Short task:
Rewrite every line of the records below as a Markdown table with the columns Row and Line, numbering the rows in order and omitting blank lines.

▬▬▬▬▬▬▬▬▬▬

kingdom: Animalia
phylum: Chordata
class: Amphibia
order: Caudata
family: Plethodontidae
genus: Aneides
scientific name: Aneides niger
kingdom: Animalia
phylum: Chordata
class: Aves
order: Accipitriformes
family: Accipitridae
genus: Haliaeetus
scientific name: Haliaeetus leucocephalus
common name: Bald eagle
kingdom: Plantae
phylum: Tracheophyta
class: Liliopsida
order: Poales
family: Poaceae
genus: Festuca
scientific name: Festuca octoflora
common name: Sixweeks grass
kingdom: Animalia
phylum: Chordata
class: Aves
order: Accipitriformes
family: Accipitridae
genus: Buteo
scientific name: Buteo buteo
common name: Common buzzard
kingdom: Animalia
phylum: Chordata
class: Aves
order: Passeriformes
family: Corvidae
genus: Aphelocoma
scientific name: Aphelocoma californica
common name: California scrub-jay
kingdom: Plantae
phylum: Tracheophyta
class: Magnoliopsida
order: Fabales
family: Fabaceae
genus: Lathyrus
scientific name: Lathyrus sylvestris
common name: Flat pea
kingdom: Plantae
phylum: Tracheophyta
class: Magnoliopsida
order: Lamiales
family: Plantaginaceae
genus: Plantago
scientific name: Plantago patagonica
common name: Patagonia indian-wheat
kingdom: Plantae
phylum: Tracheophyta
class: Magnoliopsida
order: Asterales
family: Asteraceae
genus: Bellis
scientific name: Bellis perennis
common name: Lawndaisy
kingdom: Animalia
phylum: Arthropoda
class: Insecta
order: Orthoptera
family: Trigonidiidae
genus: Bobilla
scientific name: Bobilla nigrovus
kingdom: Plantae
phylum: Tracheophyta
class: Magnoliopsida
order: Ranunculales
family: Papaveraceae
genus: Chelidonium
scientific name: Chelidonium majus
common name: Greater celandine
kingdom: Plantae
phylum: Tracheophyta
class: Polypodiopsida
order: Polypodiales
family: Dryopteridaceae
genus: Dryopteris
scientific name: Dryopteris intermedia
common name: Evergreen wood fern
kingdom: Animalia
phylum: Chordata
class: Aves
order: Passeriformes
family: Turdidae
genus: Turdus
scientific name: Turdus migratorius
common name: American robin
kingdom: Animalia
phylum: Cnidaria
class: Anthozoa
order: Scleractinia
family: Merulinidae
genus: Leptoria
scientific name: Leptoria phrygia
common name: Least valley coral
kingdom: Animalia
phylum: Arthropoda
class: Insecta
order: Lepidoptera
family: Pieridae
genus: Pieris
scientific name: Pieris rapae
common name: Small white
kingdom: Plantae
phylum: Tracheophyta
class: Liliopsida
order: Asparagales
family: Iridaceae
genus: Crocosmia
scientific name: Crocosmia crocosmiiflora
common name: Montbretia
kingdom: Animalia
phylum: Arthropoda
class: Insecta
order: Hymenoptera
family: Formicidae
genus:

▬▬▬▬▬▬▬▬▬▬

Task output:
| Row | Line |
|---|---|
| 1 | kingdom: Animalia |
| 2 | phylum: Chordata |
| 3 | class: Amphibia |
| 4 | order: Caudata |
| 5 | family: Plethodontidae |
| 6 | genus: Aneides |
| 7 | scientific name: Aneides niger |
| 8 | kingdom: Animalia |
| 9 | phylum: Chordata |
| 10 | class: Aves |
| 11 | order: Accipitriformes |
| 12 | family: Accipitridae |
| 13 | genus: Haliaeetus |
| 14 | scientific name: Haliaeetus leucocephalus |
| 15 | common name: Bald eagle |
| 16 | kingdom: Plantae |
| 17 | phylum: Tracheophyta |
| 18 | class: Liliopsida |
| 19 | order: Poales |
| 20 | family: Poaceae |
| 21 | genus: Festuca |
| 22 | scientific name: Festuca octoflora |
| 23 | common name: Sixweeks grass |
| 24 | kingdom: Animalia |
| 25 | phylum: Chordata |
| 26 | class: Aves |
| 27 | order: Accipitriformes |
| 28 | family: Accipitridae |
| 29 | genus: Buteo |
| 30 | scientific name: Buteo buteo |
| 31 | common name: Common buzzard |
| 32 | kingdom: Animalia |
| 33 | phylum: Chordata |
| 34 | class: Aves |
| 35 | order: Passeriformes |
| 36 | family: Corvidae |
| 37 | genus: Aphelocoma |
| 38 | scientific name: Aphelocoma californica |
| 39 | common name: California scrub-jay |
| 40 | kingdom: Plantae |
| 41 | phylum: Tracheophyta |
| 42 | class: Magnoliopsida |
| 43 | order: Fabales |
| 44 | family: Fabaceae |
| 45 | genus: Lathyrus |
| 46 | scientific name: Lathyrus sylvestris |
| 47 | common name: Flat pea |
| 48 | kingdom: Plantae |
| 49 | phylum: Tracheophyta |
| 50 | class: Magnoliopsida |
| 51 | order: Lamiales |
| 52 | family: Plantaginaceae |
| 53 | genus: Plantago |
| 54 | scientific name: Plantago patagonica |
| 55 | common name: Patagonia indian-wheat |
| 56 | kingdom: Plantae |
| 57 | phylum: Tracheophyta |
| 58 | class: Magnoliopsida |
| 59 | order: Asterales |
| 60 | family: Asteraceae |
| 61 | genus: Bellis |
| 62 | scientific name: Bellis perennis |
| 63 | common name: Lawndaisy |
| 64 | kingdom: Animalia |
| 65 | phylum: Arthropoda |
| 66 | class: Insecta |
| 67 | order: Orthoptera |
| 68 | family: Trigonidiidae |
| 69 | genus: Bobilla |
| 70 | scientific name: Bobilla nigrovus |
| 71 | kingdom: Plantae |
| 72 | phylum: Tracheophyta |
| 73 | class: Magnoliopsida |
| 74 | order: Ranunculales |
| 75 | family: Papaveraceae |
| 76 | genus: Chelidonium |
| 77 | scientific name: Chelidonium majus |
| 78 | common name: Greater celandine |
| 79 | kingdom: Plantae |
| 80 | phylum: Tracheophyta |
| 81 | class: Polypodiopsida |
| 82 | order: Polypodiales |
| 83 | family: Dryopteridaceae |
| 84 | genus: Dryopteris |
| 85 | scientific name: Dryopteris intermedia |
| 86 | common name: Evergreen wood fern |
| 87 | kingdom: Animalia |
| 88 | phylum: Chordata |
| 89 | class: Aves |
| 90 | order: Passeriformes |
| 91 | family: Turdidae |
| 92 | genus: Turdus |
| 93 | scientific name: Turdus migratorius |
| 94 | common name: American robin |
| 95 | kingdom: Animalia |
| 96 | phylum: Cnidaria |
| 97 | class: Anthozoa |
| 98 | order: Scleractinia |
| 99 | family: Merulinidae |
| 100 | genus: Leptoria |
| 101 | scientific name: Leptoria phrygia |
| 102 | common name: Least valley coral |
| 103 | kingdom: Animalia |
| 104 | phylum: Arthropoda |
| 105 | class: Insecta |
| 106 | order: Lepidoptera |
| 107 | family: Pieridae |
| 108 | genus: Pieris |
| 109 | scientific name: Pieris rapae |
| 110 | common name: Small white |
| 111 | kingdom: Plantae |
| 112 | phylum: Tracheophyta |
| 113 | class: Liliopsida |
| 114 | order: Asparagales |
| 115 | family: Iridaceae |
| 116 | genus: Crocosmia |
| 117 | scientific name: Crocosmia crocosmiiflora |
| 118 | common name: Montbretia |
| 119 | kingdom: Animalia |
| 120 | phylum: Arthropoda |
| 121 | class: Insecta |
| 122 | order: Hymenoptera |
| 123 | family: Formicidae |
| 124 | genus: |